• _EXTRACT_
Pell was lucky to be saved at the last minute by his only remaining hope, the judges of the Australian High Court, who unanimously overturned his conviction as unfounded and unsafe. They retained enough independence and integrity to see the truth of his case as it was. However, these qualities had been beyond the ability of the majority of judges in the Victorian Court of Appeal and beyond the comprehension of the six former judges and legal officials who sat on the Royal Commission into Institutional Responses to Child Sexual Abuse, all of whom displayed embarrassing failings in the logic of their findings. There are no guarantees that future members of the High Court will act as creditably as those who acquitted Pell.
In my book, The Persecution of George Pell (Quadrant Books), I not only cover the minutiae of police, court and Royal Commission proceedings in what defence counsel Robert Richter accurately described as “Operation Get Pell” from 2013 to 2020, but also place it within the history of the culture wars, political ideology and consequent changes to legal procedures related to sexuality that have accumulated since the 1960s.
Running through the book is an examination of the impact of what became both a critical legal question and a major political issue: should those who claim to be victims of sexual abuse be believed as a matter of course? As my book shows, at the same time as victims of this crime have gathered both the personal courage and community support to report their cases to the proper authorities, they have been accompanied by an outbreak of fraudulent claims that were widely accepted to be just as true as those of genuine claimants. Accompanying them has been an obsessive campaign in the news and entertainment media, drip-fed by leaks from police and lawyers, dedicated to convincing the public to accept all claims by those presenting as victims.
The notion that all victims of sexual assault deserve to be believed originated as a compassionate one. It arose from the desire to give comfort to genuine victims of child sexual abuse by forcing their abusers into the open to face justice, while at the same time giving victims the privilege of anonymity, restricted questioning, and the sympathy of the judiciary.
But the fact that advocates for victims, lobby groups of survivors and members of the judicial system have so far been very reluctant to face, is that compensation schemes and damages claims have attracted a significant number of individuals who have made complaints that were bogus. As the Pell case shows, some of the latter have been habitual criminals, some recently released from prison, and even some still in prison itself (giving evidence by audio link), who have seen compensation claims for sexual abuse as a much easier way to make money than their former illicit activities.
Some of the other bogus claimants have been emotionally disturbed or mentally unbalanced individuals for whom the commiseration they have received has been a matter of comfort in their sorry lives. The book shows how some have been shamelessly exploited by our leading television current affairs programs. Others have made false claims in order to become the centre of public attention, if only for a short time, as part of a common cause that has attracted much publicity and the sympathy of many people. No matter how wild their allegations, people like this have been taken seriously. They found they were suddenly shown respect, a quality long lacking in their lives, especially those who adopted the deeply embedded Australian tradition of cutting down tall poppies by accusing someone well-known and in the public eye.

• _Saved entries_
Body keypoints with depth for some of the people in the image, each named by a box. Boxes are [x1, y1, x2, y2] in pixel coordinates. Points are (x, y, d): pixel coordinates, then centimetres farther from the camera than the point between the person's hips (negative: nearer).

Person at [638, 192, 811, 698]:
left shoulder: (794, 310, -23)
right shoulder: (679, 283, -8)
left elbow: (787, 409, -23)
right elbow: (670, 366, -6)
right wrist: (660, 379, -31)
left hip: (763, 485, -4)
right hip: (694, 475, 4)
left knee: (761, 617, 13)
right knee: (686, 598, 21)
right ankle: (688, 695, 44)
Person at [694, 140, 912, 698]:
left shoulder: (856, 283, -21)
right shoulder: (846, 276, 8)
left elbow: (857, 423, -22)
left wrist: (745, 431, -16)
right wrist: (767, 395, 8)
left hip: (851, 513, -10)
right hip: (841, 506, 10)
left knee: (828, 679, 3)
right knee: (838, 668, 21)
--
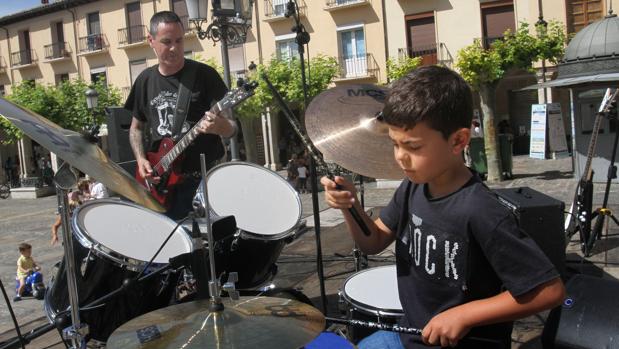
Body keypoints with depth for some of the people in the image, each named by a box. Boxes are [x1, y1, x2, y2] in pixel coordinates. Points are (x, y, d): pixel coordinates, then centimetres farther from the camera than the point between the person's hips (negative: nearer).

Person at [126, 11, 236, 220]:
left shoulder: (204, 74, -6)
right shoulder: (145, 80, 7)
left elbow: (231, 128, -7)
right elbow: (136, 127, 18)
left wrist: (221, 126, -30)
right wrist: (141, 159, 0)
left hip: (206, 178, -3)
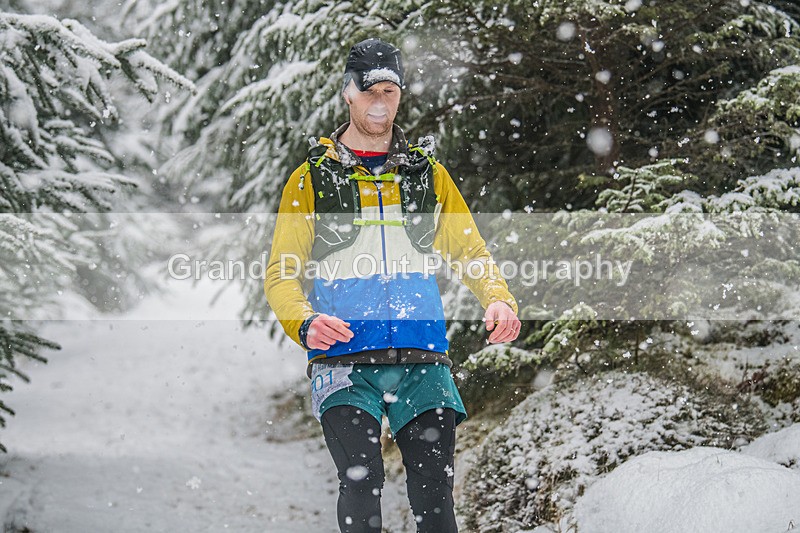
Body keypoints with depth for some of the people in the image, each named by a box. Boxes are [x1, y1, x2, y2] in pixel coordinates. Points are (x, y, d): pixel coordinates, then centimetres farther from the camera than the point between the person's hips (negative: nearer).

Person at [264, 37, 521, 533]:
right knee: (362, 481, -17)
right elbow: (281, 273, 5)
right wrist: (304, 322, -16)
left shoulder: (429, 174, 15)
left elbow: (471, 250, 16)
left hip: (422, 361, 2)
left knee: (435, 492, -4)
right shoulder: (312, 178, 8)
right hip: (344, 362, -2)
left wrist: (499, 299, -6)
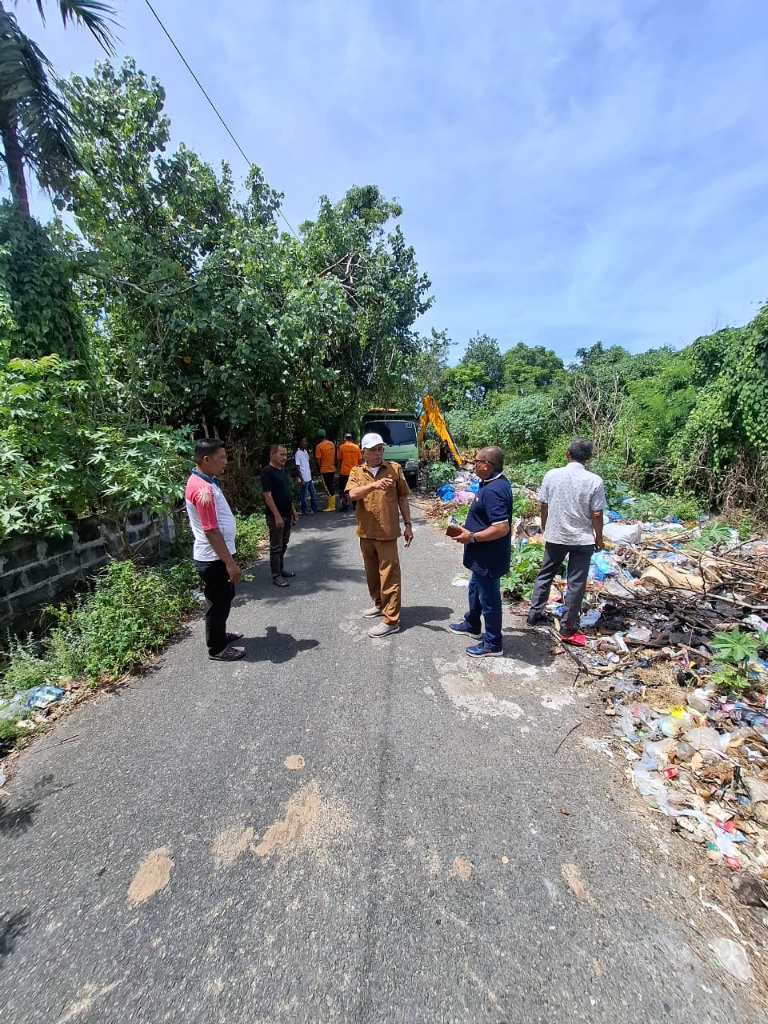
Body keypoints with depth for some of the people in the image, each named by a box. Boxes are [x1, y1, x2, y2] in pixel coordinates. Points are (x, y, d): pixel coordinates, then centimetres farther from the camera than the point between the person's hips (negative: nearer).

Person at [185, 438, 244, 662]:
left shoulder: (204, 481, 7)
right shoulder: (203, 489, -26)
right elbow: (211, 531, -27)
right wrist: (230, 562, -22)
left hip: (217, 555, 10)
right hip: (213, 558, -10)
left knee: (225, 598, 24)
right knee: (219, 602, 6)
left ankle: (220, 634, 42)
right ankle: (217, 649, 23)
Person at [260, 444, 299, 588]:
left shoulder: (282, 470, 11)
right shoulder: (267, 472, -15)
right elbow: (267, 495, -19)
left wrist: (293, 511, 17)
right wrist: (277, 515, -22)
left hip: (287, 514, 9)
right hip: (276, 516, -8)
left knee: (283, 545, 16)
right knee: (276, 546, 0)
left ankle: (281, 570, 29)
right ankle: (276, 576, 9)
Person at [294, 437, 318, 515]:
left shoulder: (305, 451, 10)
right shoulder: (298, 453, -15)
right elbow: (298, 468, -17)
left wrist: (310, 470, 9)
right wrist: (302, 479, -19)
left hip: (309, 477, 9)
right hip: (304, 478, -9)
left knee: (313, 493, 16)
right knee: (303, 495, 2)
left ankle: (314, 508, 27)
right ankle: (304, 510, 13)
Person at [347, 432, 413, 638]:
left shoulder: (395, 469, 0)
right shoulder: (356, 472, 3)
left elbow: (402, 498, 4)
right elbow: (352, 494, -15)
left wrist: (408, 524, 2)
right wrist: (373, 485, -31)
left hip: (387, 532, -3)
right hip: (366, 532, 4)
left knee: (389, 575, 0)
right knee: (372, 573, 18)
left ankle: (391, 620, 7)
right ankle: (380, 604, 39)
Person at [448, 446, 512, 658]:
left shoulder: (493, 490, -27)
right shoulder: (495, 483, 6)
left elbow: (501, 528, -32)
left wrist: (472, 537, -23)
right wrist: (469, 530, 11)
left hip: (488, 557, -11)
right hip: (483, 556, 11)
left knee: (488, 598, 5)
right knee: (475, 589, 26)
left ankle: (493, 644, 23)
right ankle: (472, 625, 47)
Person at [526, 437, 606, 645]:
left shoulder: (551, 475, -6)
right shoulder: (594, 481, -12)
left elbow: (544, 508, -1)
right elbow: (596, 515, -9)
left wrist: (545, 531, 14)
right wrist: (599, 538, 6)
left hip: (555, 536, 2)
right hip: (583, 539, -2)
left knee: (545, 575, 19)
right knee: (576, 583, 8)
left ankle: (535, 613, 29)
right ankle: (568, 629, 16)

• _WHAT TO WORK ON_
Reproduce word for word the part of the George Pell text from "Pell was lucky" up to and including "who acquitted Pell.".

• _SOLUTION TO THIS EXERCISE_
Pell was lucky to be saved at the last minute by his only remaining hope, the judges of the Australian High Court, who unanimously overturned his conviction as unfounded and unsafe. They retained enough independence and integrity to see the truth of his case as it was. However, these qualities had been beyond the ability of the majority of judges in the Victorian Court of Appeal and beyond the comprehension of the six former judges and legal officials who sat on the Royal Commission into Institutional Responses to Child Sexual Abuse, all of whom displayed embarrassing failings in the logic of their findings. There are no guarantees that future members of the High Court will act as creditably as those who acquitted Pell.